I think what Ann is referring to here is what J. S. Mill called the ‘nuisance’ principle. Most people know about the ‘harm’ principle - do what you want so long as it causes no physical harm to others.
Not that we should use ‘On Liberty’ as a bible or anything, but it’s a pretty clear and useful guide to consistent free speech.
Here’s the ‘harm’ and ‘nuisance’ principles spelled out by Mill;
“No one pretends that actions should be as free as opinions…Acts of whatever kind, which, without justifiable cause, do harm to others, may be, and in the more important cases absolutely require to be, controlled by the unfavorable sentiments, and, when needful, by the active interference of mankind. The liberty of the individual must be thus far limited; he must not make himself a nuisance to other people.”

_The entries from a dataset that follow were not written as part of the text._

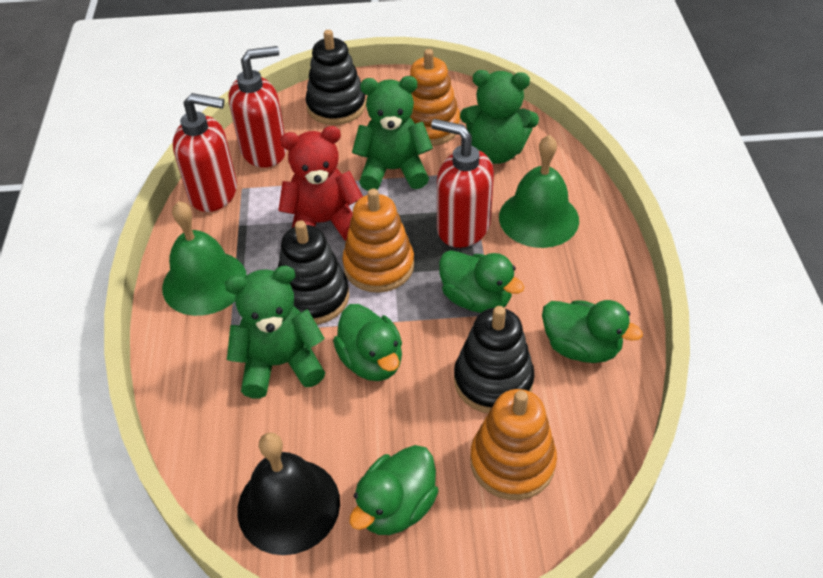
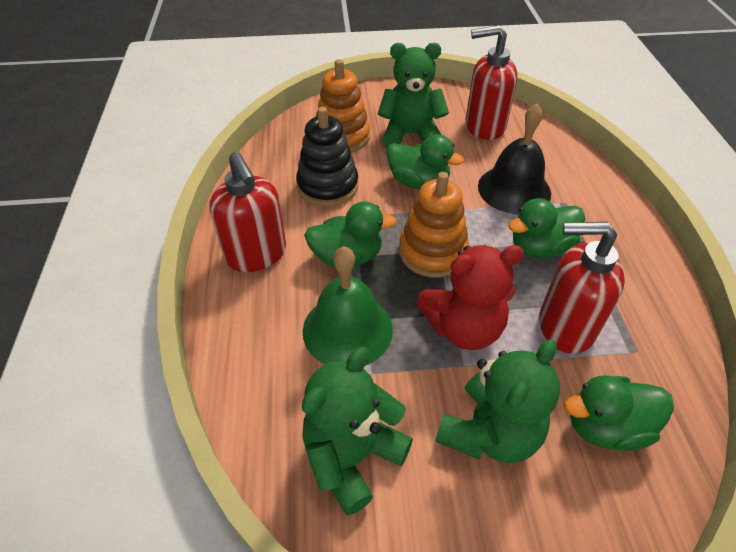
black stacking toy: 3 -> 1
green bell: 2 -> 1
orange stacking toy: 3 -> 2

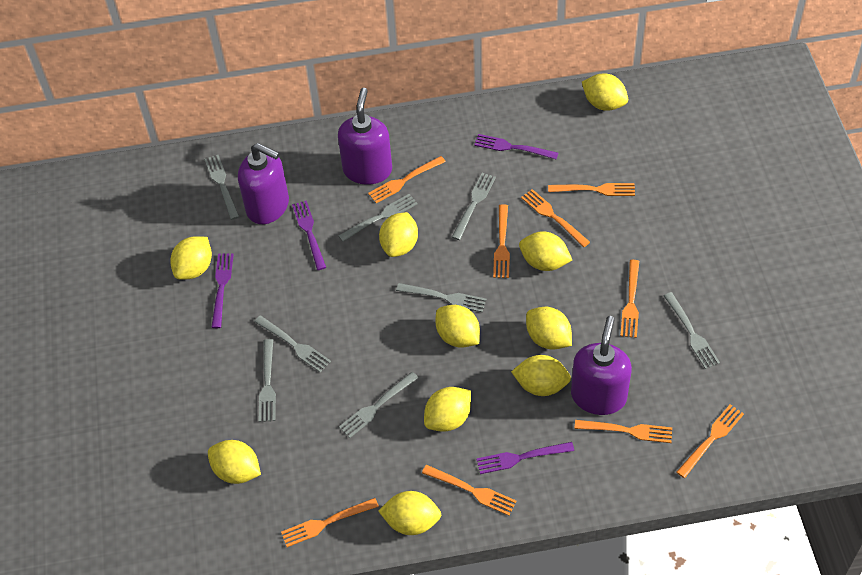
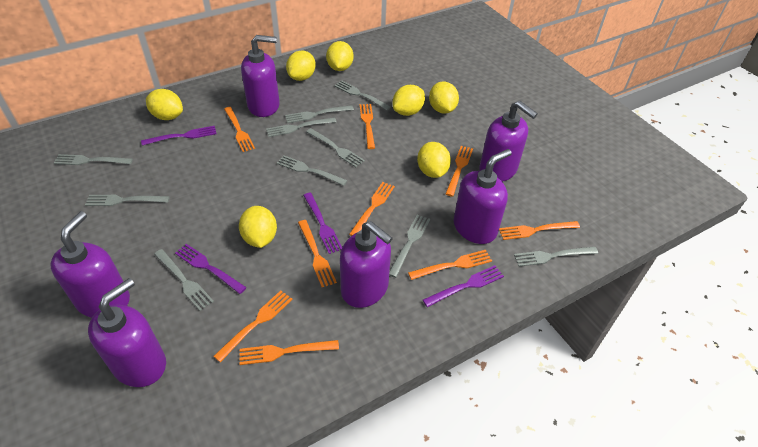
grey fork: 8 -> 10
purple soap dispenser: 3 -> 6
yellow lemon: 10 -> 7

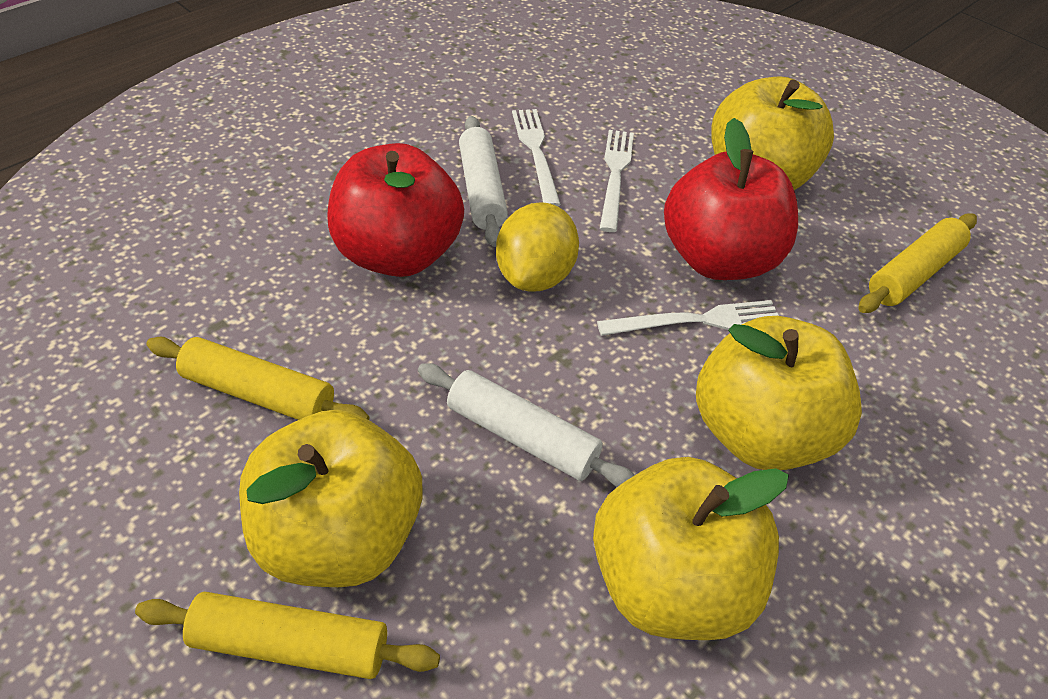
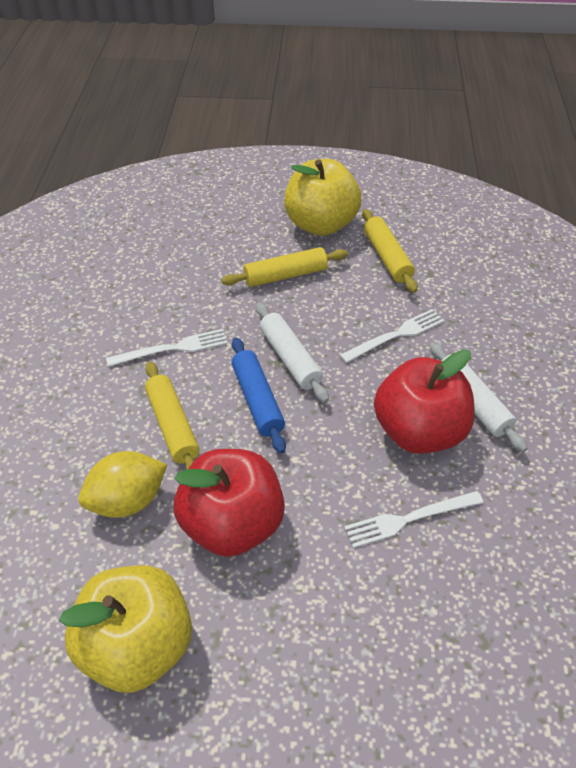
blue rolling pin: 0 -> 1
yellow apple: 4 -> 2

I discovered that the idea of the ‘nuisance’ principle is important when I was arguing that free speech is a binary with someone. I realized the idea is a valuable one because not only does it make a distinction between the right to free speech and the right to protest (which I was then unclear about), but because it really underlines that (like Ceri says) it is the *content* of speech that we are interested in when we uphold the idea of free speech being a binary (either everyone has it or no-one does). When the content is immaterial, ‘speech’ becomes an action, not words - i.e. someone shouting ‘fire’ in the proverbial crowded theatre is a disruptive *action* as it doesn’t matter what the person about to be kicked out would be shouting (assuming, of course, there was no fire).
Here’s one of the examples I gave in my argument:
“Q: Westboro Baptist Church are standing by the side of the road holding up their vile placards, which are very offensive to the beliefs of gays, women, people with cancer and Jews. If they are arrested because of this is this a violation of their freedom of speech?

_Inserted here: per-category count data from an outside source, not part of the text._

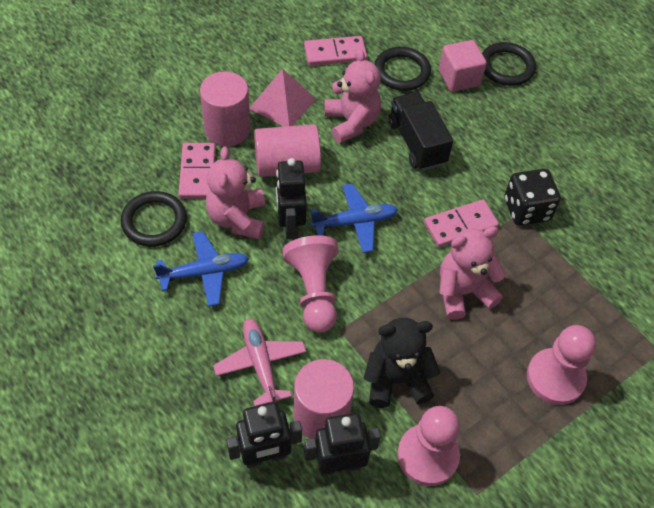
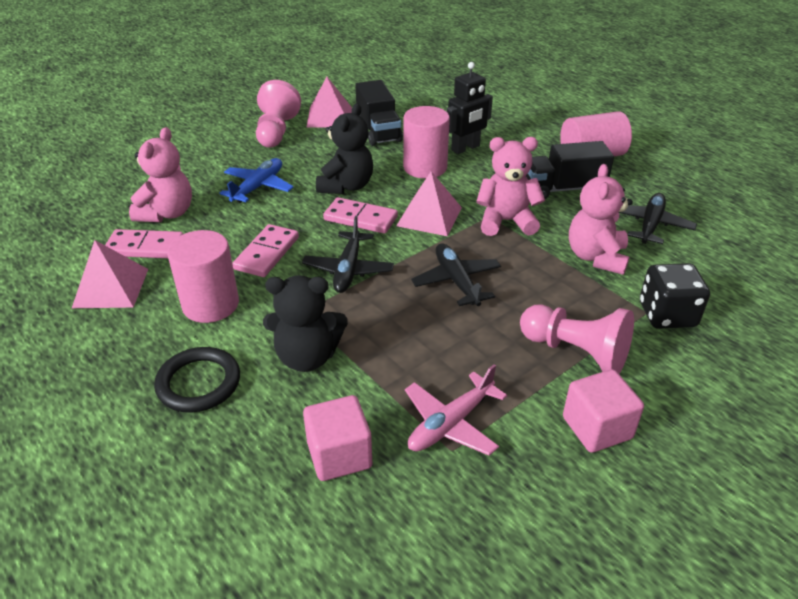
black plane: 0 -> 3
black ring: 3 -> 1
black robot: 3 -> 1
black teddy bear: 1 -> 2
black truck: 1 -> 2
blue plane: 2 -> 1
pink cube: 1 -> 2
pink pawn: 3 -> 2
pink pyramid: 1 -> 3

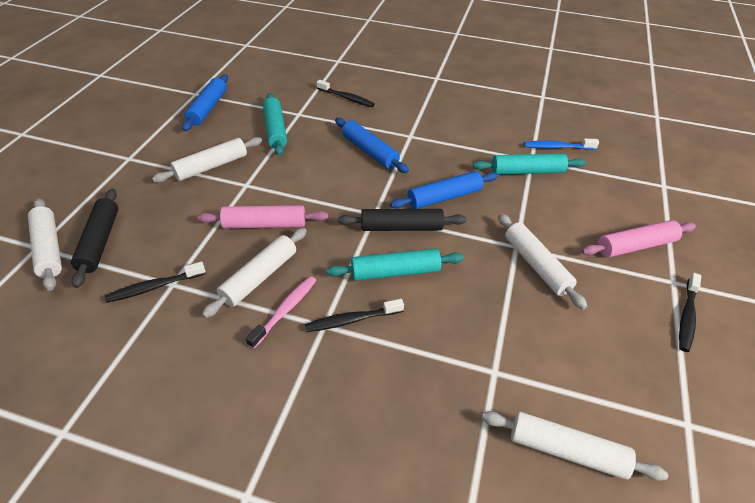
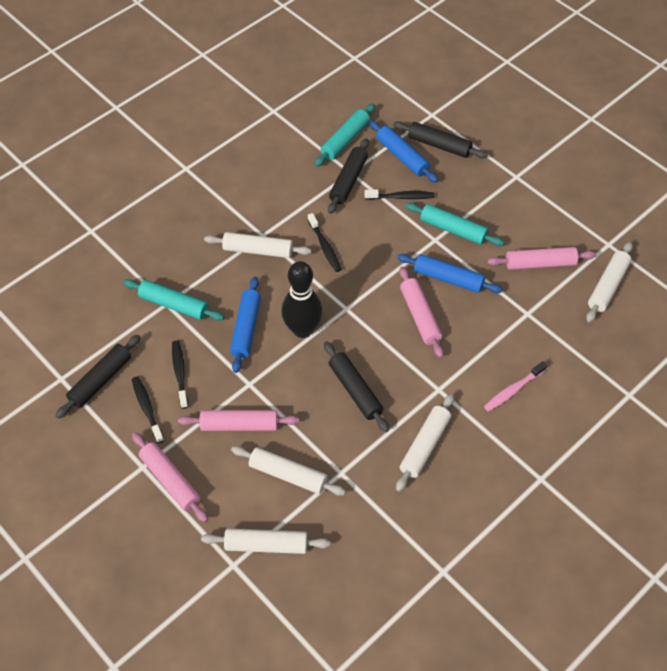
black bowling pin: 0 -> 1
black rolling pin: 2 -> 4
blue toothbrush: 1 -> 0
pink rolling pin: 2 -> 4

A: Yes. You cannot truly support freedom of speech unless it’s for everybody.
Note however that if they attend a funeral and physically obstruct mourners, or, again, chant slogans that make it difficult to hold the funeral service, this is being a nuisance (and would be whatever they were ‘campaigning’ about) and therefore it is perfectly consistent with the upholding of the value of freedom of speech to forcibly remove them (in addition, they would also be restricting/obstructing the mourners’ right to mourn, which is a violation of the _mourners’_ rights to practice their beliefs).”
How far should this take us? Personally, I would trust Ann’s considerable experience as both a supporter of free speech and pro-choice to decide in the circumstances she raised. If the protestors were trying to slow women down by talking to them, or physically disrupt their attendance at the clinic or were following them inside, that is a clear violation of their own rights to act according to their own personal judgement (harassment, being a nuisance). If the protestors are just peacefully holding up placards, shouting a bit, or handing out nasty leaflets though I think we would have to let them do that.
As an aside, I thought this was really interesting:
“Many would probably agree with the protesters that abortion is wrong in principle, but would say that the decision to end their pregnancy is right for them.”
I’m interested in knowing how we can account for this point, raised by Ann, that women seeking an abortion do not make political judgements as a consequence. Having recognized that it is a personal decision in their own case, why is it difficult for them to see that it is also a personal decision in everyone’s case? I.e, why would they conclude that it is ‘wrong in principle’? After all, no-one has an abortion because it’s a fun thing to do. Are they tapping in to some prejudice that an abortion is the result of ‘carelessness’?